▶ AIM OF THE TASK
Copy the lines in the records below from the line containing "Categorieën" through the end of the records, character for character.

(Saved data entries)
# # # # #

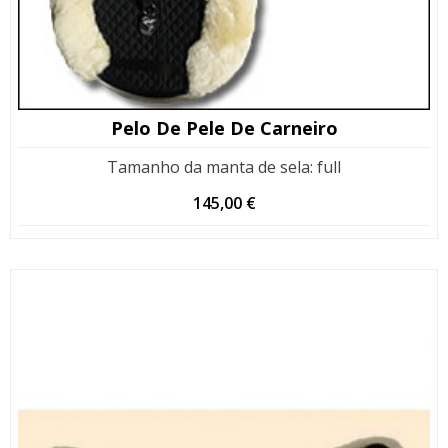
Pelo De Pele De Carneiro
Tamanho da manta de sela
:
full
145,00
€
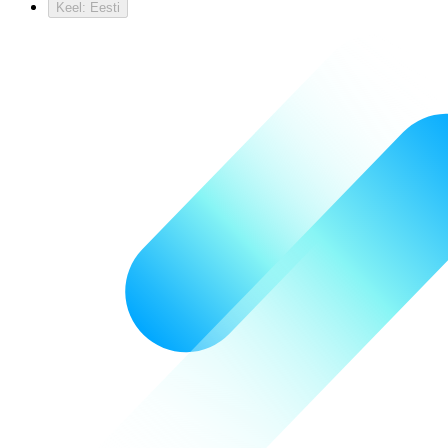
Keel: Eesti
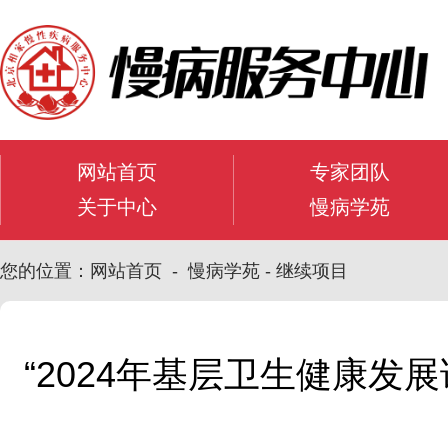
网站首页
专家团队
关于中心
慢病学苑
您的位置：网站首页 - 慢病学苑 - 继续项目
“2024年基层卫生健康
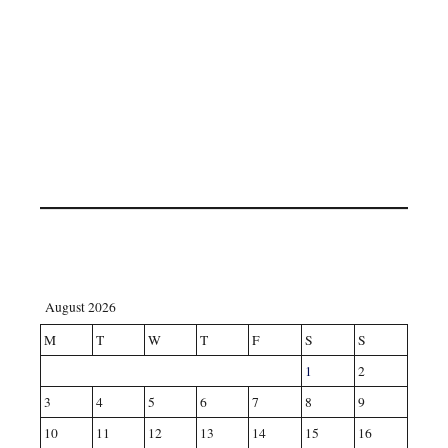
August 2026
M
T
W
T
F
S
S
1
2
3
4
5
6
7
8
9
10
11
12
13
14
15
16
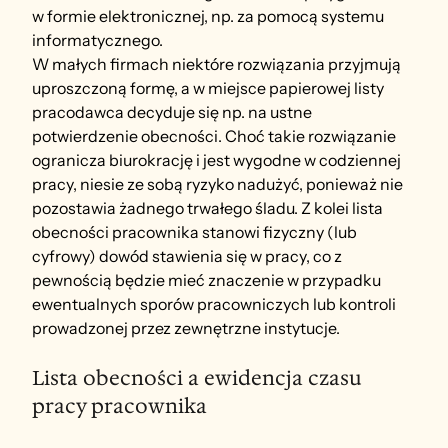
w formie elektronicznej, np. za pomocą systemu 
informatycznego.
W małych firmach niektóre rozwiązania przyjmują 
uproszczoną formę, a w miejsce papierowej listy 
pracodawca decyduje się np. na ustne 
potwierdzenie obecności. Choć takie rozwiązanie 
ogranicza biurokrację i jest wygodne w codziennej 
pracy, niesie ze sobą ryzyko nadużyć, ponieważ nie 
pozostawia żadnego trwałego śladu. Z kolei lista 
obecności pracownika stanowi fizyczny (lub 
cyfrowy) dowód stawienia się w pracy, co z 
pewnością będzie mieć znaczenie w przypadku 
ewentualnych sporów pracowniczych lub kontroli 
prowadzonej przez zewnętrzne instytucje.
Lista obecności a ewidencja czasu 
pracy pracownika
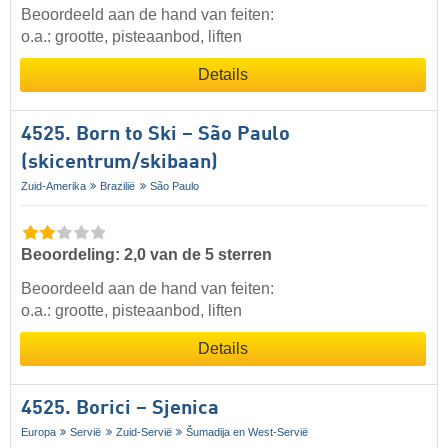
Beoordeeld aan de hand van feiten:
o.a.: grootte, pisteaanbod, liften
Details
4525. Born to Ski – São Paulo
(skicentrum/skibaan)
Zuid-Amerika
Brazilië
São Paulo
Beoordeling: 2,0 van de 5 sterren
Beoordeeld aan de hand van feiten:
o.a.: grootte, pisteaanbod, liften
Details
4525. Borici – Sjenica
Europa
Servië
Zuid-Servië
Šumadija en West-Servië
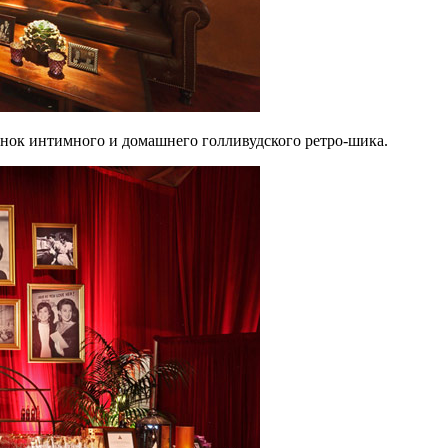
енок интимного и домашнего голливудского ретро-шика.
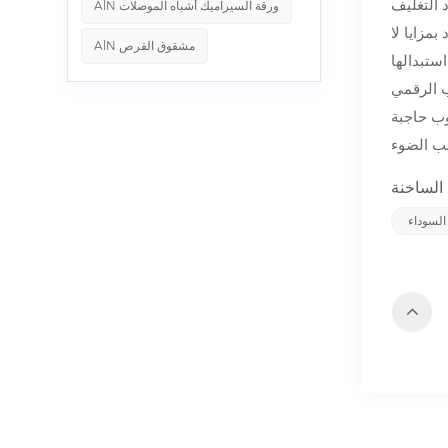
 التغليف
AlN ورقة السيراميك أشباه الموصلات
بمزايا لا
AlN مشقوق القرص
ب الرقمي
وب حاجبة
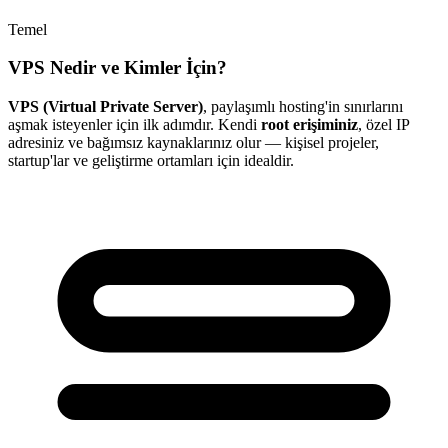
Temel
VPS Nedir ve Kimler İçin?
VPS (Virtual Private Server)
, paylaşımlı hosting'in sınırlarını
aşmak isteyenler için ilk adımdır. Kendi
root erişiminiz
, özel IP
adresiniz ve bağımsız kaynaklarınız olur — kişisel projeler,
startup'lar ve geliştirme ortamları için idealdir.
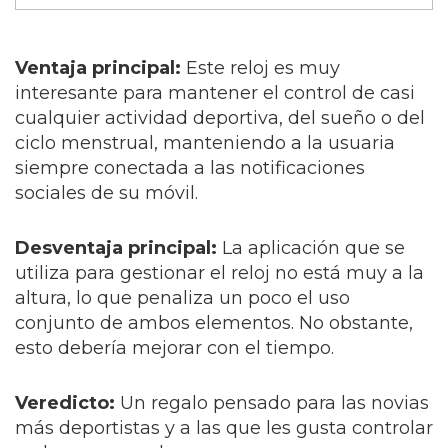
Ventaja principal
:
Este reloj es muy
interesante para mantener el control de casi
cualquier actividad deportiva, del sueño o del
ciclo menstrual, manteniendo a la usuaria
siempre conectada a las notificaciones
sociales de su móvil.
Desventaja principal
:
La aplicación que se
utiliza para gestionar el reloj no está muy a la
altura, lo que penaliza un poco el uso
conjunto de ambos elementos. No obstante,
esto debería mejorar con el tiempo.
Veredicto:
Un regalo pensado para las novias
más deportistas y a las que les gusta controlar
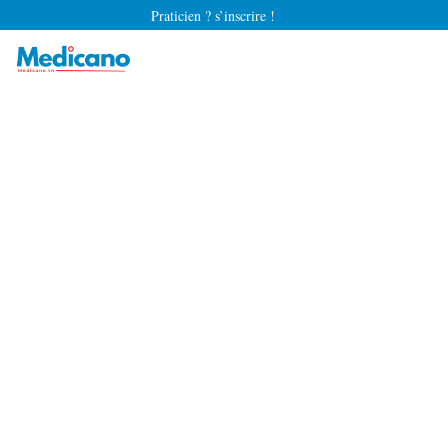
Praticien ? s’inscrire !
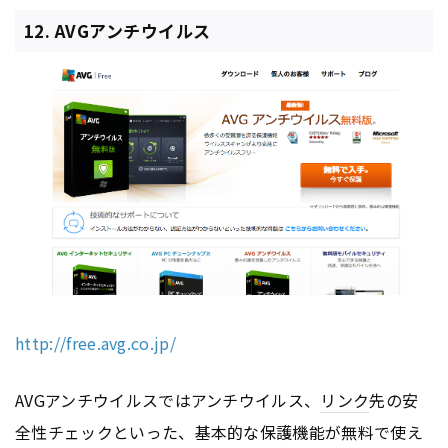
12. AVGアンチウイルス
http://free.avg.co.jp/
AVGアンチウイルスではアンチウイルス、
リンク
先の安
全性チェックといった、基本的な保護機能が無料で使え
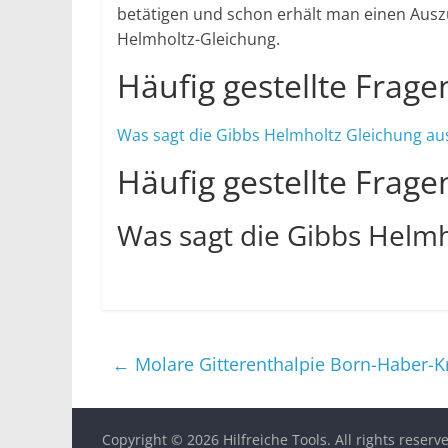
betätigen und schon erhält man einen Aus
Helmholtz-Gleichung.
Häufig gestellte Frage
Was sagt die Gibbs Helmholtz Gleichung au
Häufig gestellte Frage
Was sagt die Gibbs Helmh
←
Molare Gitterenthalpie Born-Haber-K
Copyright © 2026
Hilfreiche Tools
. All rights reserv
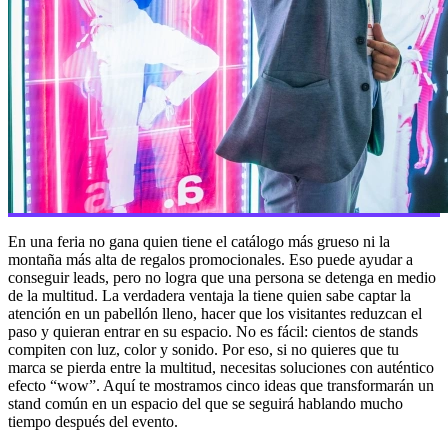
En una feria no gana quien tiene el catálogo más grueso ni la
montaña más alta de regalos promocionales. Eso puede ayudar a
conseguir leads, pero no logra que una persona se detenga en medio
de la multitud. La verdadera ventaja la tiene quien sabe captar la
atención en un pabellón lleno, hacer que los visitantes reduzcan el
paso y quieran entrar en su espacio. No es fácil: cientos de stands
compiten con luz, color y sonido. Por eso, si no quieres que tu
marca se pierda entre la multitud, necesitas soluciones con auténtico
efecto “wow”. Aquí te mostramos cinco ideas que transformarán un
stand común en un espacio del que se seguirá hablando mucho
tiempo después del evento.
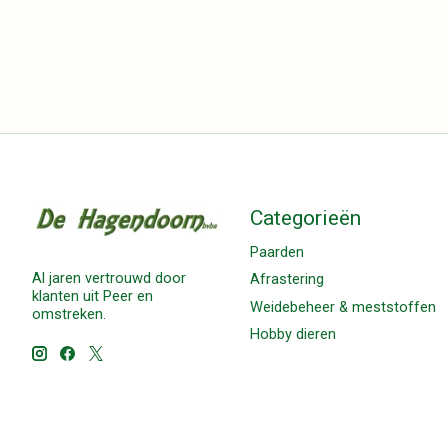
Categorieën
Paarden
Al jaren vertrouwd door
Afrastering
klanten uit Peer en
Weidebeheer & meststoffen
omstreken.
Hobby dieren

# # # # #

▶ ANSWER BOX
Categorieën
Paarden
Al jaren vertrouwd door
Afrastering
klanten uit Peer en
Weidebeheer & meststoffen
omstreken.
Hobby dieren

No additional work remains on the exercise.